:: Texte de lecture ::

____________________

Le sujet est tabou et, comme dans la majorité des pays musulmans, la loi sanctionne les pratiques homosexuelles. L’article 230 du code pénal les punit de trois ans de prison. Les fondateurs de Gayday militent pour son abrogation. Paradoxalement, avec le Liban et le Maroc, la Tunisie passe pour un des pays les plus gay friendly du monde arabe. Les cas de poursuites sont rares, et depuis quelques années les homos se montrent de plus en plus. Mais les vexations dont ils sont la cible restent nombreuses, jusqu’aux violences physiques. « Pas mal de politiciens compatissent mais ne s’expriment pas, la société civile ne bouge pas », regrette Fadi. « Cette question n’a jamais été étudiée mais elle se posera dans le futur, car il faut que ces gens aient des droits », assure Me Anouar Kousri de la Ligue tunisienne des droits de l’homme.

____________________

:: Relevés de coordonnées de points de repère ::

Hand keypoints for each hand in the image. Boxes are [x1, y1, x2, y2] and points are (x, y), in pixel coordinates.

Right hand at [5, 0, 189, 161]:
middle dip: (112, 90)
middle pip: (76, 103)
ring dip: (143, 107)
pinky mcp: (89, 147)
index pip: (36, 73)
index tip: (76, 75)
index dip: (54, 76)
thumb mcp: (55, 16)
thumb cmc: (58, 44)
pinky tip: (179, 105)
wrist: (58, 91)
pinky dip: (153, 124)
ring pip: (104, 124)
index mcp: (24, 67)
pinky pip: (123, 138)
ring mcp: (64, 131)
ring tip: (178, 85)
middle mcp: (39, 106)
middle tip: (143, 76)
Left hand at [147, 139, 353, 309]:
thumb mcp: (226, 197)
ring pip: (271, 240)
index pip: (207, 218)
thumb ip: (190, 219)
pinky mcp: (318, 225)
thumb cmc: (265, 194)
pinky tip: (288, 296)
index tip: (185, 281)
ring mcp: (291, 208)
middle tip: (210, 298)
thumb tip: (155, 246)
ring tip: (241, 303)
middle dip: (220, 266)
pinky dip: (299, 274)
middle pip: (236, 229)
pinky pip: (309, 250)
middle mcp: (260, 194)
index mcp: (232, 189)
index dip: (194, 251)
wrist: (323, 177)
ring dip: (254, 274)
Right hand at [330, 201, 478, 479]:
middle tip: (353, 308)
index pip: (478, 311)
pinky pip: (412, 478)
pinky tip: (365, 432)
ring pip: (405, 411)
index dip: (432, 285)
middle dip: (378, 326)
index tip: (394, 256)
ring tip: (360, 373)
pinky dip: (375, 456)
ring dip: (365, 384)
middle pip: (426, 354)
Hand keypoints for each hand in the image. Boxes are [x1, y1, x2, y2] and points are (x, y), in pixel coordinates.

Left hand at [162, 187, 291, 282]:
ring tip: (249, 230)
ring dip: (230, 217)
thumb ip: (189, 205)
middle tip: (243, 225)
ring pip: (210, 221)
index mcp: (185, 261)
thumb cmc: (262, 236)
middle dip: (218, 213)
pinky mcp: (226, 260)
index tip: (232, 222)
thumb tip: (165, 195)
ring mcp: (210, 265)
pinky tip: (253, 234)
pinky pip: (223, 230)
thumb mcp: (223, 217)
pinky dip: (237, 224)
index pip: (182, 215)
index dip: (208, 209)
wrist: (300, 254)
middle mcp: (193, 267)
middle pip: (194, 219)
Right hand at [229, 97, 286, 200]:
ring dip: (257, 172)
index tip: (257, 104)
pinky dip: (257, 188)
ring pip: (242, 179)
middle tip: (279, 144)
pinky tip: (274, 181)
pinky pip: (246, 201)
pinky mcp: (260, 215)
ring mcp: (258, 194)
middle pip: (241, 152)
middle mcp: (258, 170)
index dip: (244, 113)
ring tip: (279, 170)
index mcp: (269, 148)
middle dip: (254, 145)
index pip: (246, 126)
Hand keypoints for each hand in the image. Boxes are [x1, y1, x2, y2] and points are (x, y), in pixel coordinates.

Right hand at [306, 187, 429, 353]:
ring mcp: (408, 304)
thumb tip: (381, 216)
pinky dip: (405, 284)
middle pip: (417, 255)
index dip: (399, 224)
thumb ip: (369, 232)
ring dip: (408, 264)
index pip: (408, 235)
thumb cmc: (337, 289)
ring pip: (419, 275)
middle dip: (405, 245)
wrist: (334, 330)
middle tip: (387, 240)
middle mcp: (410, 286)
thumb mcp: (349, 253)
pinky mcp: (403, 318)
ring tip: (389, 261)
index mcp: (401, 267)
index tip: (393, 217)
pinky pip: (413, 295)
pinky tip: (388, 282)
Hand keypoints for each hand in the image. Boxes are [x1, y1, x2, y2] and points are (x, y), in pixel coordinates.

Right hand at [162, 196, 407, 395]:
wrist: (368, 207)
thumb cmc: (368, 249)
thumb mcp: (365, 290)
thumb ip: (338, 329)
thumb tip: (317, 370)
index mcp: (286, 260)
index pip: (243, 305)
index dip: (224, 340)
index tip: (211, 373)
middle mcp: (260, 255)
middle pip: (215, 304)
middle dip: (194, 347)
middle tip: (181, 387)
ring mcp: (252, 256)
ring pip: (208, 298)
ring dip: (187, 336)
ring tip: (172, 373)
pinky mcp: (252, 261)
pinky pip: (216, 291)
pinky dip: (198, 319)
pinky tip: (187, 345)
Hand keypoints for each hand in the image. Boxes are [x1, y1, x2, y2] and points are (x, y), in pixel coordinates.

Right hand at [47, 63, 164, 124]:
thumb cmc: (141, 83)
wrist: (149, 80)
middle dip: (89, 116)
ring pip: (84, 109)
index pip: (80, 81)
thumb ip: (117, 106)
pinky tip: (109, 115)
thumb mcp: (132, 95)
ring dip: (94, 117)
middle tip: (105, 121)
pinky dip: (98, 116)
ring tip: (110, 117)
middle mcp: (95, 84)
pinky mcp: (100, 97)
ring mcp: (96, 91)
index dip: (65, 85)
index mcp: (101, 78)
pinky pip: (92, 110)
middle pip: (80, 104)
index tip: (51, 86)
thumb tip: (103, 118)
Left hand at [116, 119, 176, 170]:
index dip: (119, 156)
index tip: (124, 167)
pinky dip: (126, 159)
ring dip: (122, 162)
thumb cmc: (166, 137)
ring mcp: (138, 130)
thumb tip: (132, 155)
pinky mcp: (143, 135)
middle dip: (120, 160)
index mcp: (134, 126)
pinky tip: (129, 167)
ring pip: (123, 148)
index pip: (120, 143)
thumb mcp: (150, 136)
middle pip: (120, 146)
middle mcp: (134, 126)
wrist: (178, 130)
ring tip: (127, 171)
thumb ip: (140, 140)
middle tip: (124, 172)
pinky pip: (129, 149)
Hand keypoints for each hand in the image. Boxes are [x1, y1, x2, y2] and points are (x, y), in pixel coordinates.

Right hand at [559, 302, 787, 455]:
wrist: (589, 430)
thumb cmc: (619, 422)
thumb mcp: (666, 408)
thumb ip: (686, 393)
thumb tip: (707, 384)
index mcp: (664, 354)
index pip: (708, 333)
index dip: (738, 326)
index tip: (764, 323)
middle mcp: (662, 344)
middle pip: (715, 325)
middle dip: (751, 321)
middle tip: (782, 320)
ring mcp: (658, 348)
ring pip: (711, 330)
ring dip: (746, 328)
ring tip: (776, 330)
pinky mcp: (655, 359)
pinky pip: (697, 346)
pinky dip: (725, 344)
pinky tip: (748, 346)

____________________

:: Consigne 1 ::
D'après le texte sur l'homosexualité en Tunisie, quelle peine l'article 230 du code pénal prévoit-il pour les pratiques homosexuelles ?
:: Consigne 2 ::
Prolongez le texte sur l'homosexualité en Tunisie en reprenant après sa dernière phrase.

:: Réponse 1 ::
Trois ans de prison.

:: Réponse 2 ::
Du côté d’Ennahdha, on ne commente pas la déclaration ministérielle, en avouant aussi que la question n’a pas été débattue. Le 23 février, Amnesty International a exhorté Samir Dilou à revenir sur ses propos. « Cautionner la discrimination pour des motifs liés à l’orientation sexuelle ou à l’identité de genre revient à donner le feu vert aux violations les plus graves des droits humains », estime Hassiba Hadj Sahraoui, directrice adjointe du programme Moyen-Orient et Afrique de l’ONG. Reporters sans frontières a aussi exprimé son indignation. À Tunis, Fadi et Bilel ne rendent pas les armes. « On va se développer pour toucher au maximum l’opinion, mais c’est un peu David contre Goliath », assurent-ils.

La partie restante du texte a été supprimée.